For its tenth year, the Mizzou International Composers Festival (MICF) in 2019 is adding five more concerts and an audio installation, and is making all MICF events free and open to the public.
Presented by the Mizzou New Music Initiative and the University of Missouri School of Music from Monday, July 22 through Saturday, July 27 in Columbia, the MICF once again will feature three evening concerts at the Missouri Theatre.
Resident ensemble Alarm Will Sound will perform on Thursday, July 25, followed by “Mizzou New Music” on Friday, July 26 and “Eight World Premieres” on Saturday, July 27. All three of those concerts, which in past years have been ticketed events, will be free this year.
The new events for 2019, also all free and open to the public, will include post-concert performances at 9:30 p.m. on Thursday and Friday at Cafe Berlin, 220 N. 10th St. (about eight blocks from the Missouri Theatre).

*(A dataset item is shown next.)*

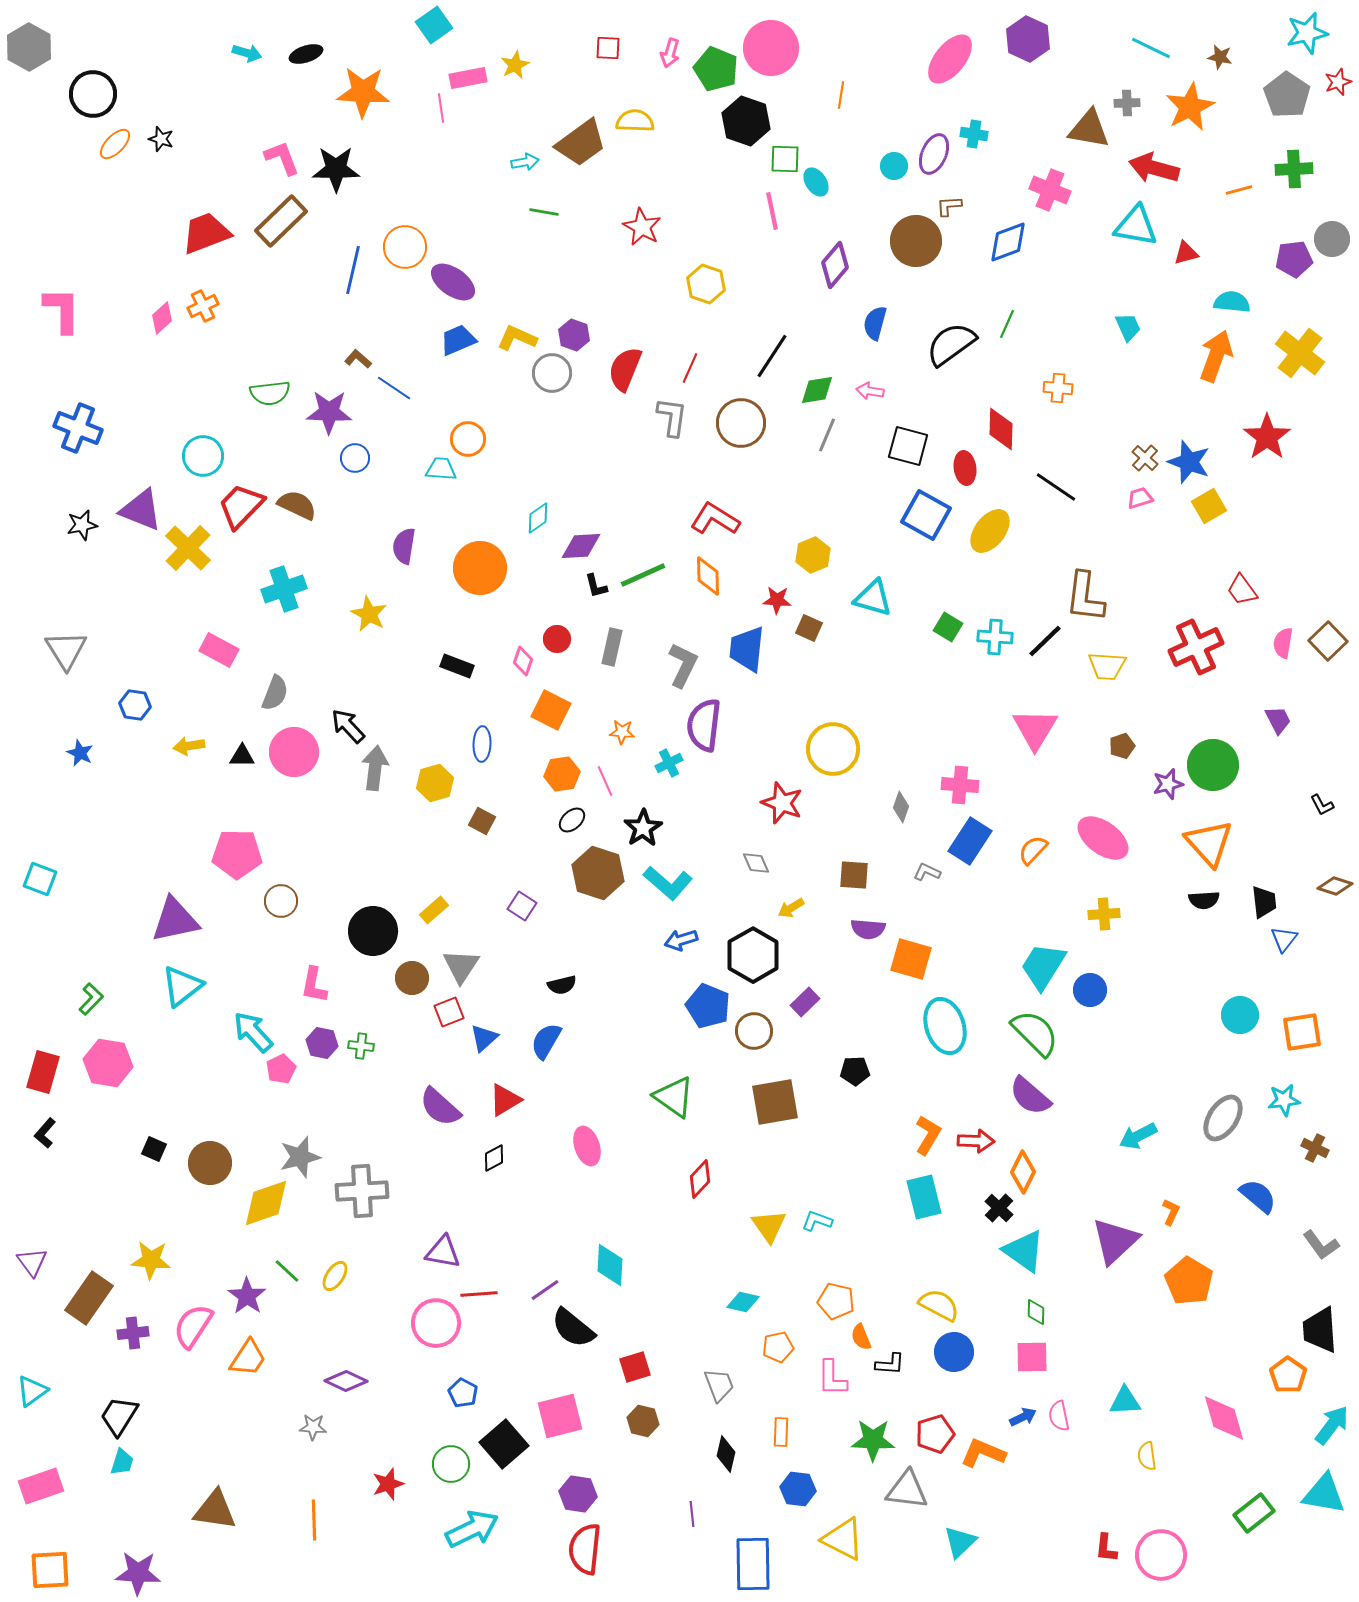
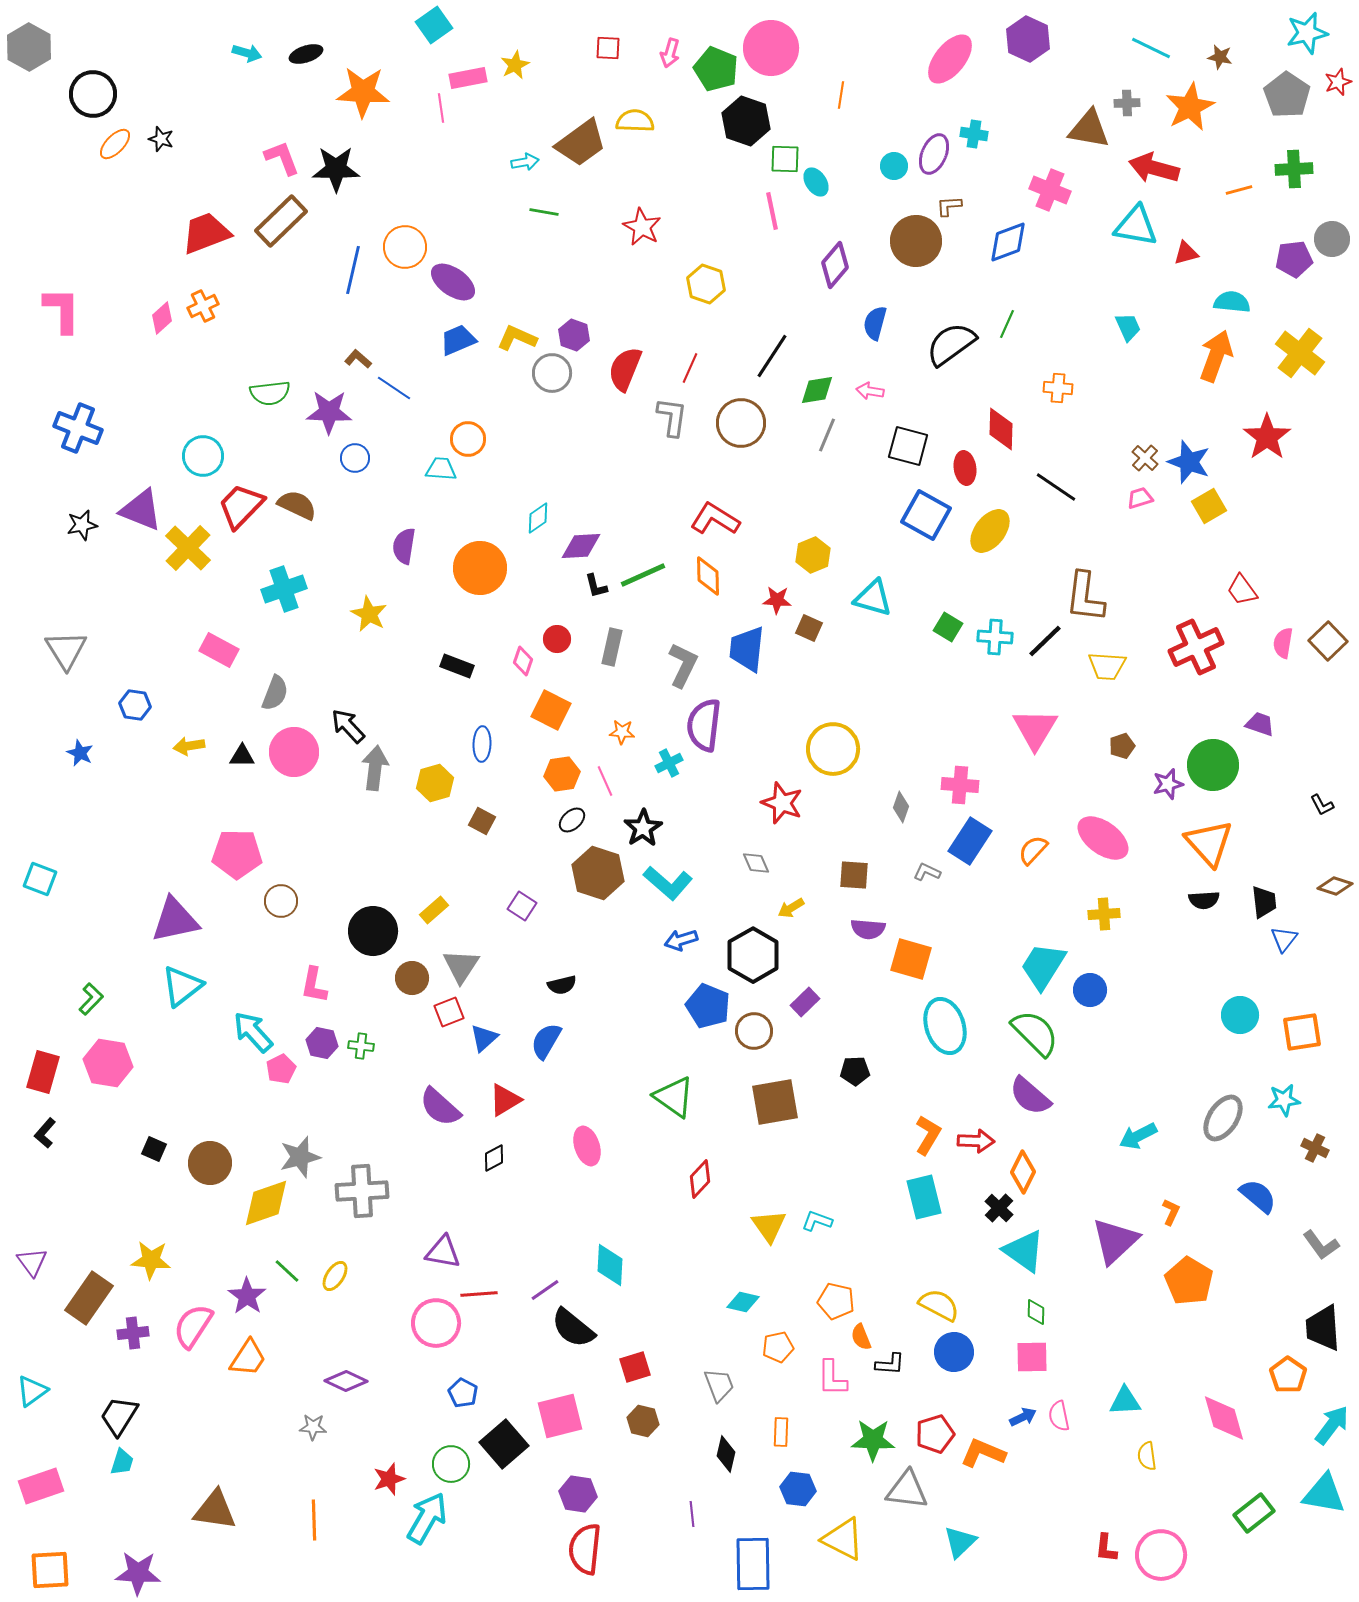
purple trapezoid at (1278, 720): moved 18 px left, 4 px down; rotated 44 degrees counterclockwise
black trapezoid at (1320, 1330): moved 3 px right, 2 px up
red star at (388, 1484): moved 1 px right, 5 px up
cyan arrow at (472, 1529): moved 45 px left, 11 px up; rotated 34 degrees counterclockwise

Thursday’s performance will feature Bels Lontano playing electronic works by Mizzou student composers and MICF resident composers. On Friday, the MICF will team with Columbia community arts organization Dismal Niche to present a performance by percussionist and composer Eli Keszler.
The other three concerts added for the festival’s tenth year involve Khemia Ensemble, the group led by Mizzou assistant professor of composition Carolina Heredia and her husband Bret Bohman, who’s also a composer and adjunct faculty member.

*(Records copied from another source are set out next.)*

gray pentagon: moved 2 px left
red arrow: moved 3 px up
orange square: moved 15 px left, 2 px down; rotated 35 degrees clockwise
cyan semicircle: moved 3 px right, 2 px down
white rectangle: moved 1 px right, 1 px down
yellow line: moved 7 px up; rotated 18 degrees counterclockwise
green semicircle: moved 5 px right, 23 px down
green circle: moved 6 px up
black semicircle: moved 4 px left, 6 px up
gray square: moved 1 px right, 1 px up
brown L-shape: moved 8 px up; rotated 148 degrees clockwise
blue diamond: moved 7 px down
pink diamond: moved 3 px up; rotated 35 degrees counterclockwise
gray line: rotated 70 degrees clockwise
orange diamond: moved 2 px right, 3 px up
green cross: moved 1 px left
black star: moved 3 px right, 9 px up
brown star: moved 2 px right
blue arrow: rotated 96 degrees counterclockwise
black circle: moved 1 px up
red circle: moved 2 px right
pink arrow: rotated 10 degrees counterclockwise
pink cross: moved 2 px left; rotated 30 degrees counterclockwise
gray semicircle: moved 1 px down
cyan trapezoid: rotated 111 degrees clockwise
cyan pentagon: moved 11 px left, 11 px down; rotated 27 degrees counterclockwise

Musicians from the ensemble will present informal “pop-up” concerts at 1:00 p.m. Thursday on 9th St. near Sparky’s Ice Cream, 21 S. 9th St, and at 1:00 p.m. Friday at Uprise Bakery, 10 Hitt St. The full Khemia Ensemble then will perform in a matinee concert at 11:00 a.m. Saturday at Whitmore Recital Hall on the Mizzou campus.
Lastly, a sound installation by Alarm Will Sound audio engineer and technical director Daniel Neumann and musician Kenneth Kirschner will be running in the second floor lobby of the Missouri Theatre throughout the festival. As yet untitled, the installation will feature eight channels of audio delivering algorithm-generated soundscapes based on samples of extended instrumental techniques performed by members of Alarm Will Sound.

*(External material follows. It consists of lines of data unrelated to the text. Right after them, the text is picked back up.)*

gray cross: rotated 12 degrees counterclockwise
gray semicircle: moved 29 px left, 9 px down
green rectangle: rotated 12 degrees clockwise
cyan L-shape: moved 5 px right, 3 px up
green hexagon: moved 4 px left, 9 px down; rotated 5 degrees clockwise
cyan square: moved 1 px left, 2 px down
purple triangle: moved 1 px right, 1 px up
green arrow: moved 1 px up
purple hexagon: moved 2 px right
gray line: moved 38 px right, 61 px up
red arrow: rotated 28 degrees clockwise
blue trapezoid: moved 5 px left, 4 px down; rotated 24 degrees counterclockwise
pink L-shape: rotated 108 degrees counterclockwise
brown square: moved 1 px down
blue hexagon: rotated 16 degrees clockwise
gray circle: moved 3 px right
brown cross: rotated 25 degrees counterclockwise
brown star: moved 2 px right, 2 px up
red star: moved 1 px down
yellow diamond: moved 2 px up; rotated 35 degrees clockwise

A complete schedule of events, times, dates and venues for the 2019 Mizzou International Composers Festival will be available on the festival’s website at http://composersfestival.missouri.edu/.
The culmination of the MICF is Saturday’s concert featuring world premieres of new works written by each of the festival’s eight resident composers and performed by Alarm Will Sound. The resident composers for 2019 are:
* Theophilus Chandler, Houston TX
* Inti Figgis-Vizueta, Brooklyn NY
* Charles Halka, Bellingham WA
* Chelsea Komschlies, Philadelphia PA
* Aaron Mencher, Columbia MO
* Nicole Murphy, Brisbane, Australia
* Peter Shin, New Haven CT
* Kristina Wolfe, Huddersfield, UK
In celebration of the festival’s tenth year, Donnacha Dennehy and Amy Beth Kirsten will return to the MICF to serve as the two distinguished guest composers for 2019, teaching and consulting with the resident composers and ensemble.
Dennehy is the founder of the Irish new music group Crash Ensemble and an associate professor of music at Princeton University. He previously was a guest composer at the MICF in 2012. Kirsten is a member of the composition faculty of the Longy School of Music of Bard College, and was part of the festival’s first group of resident composers in 2010.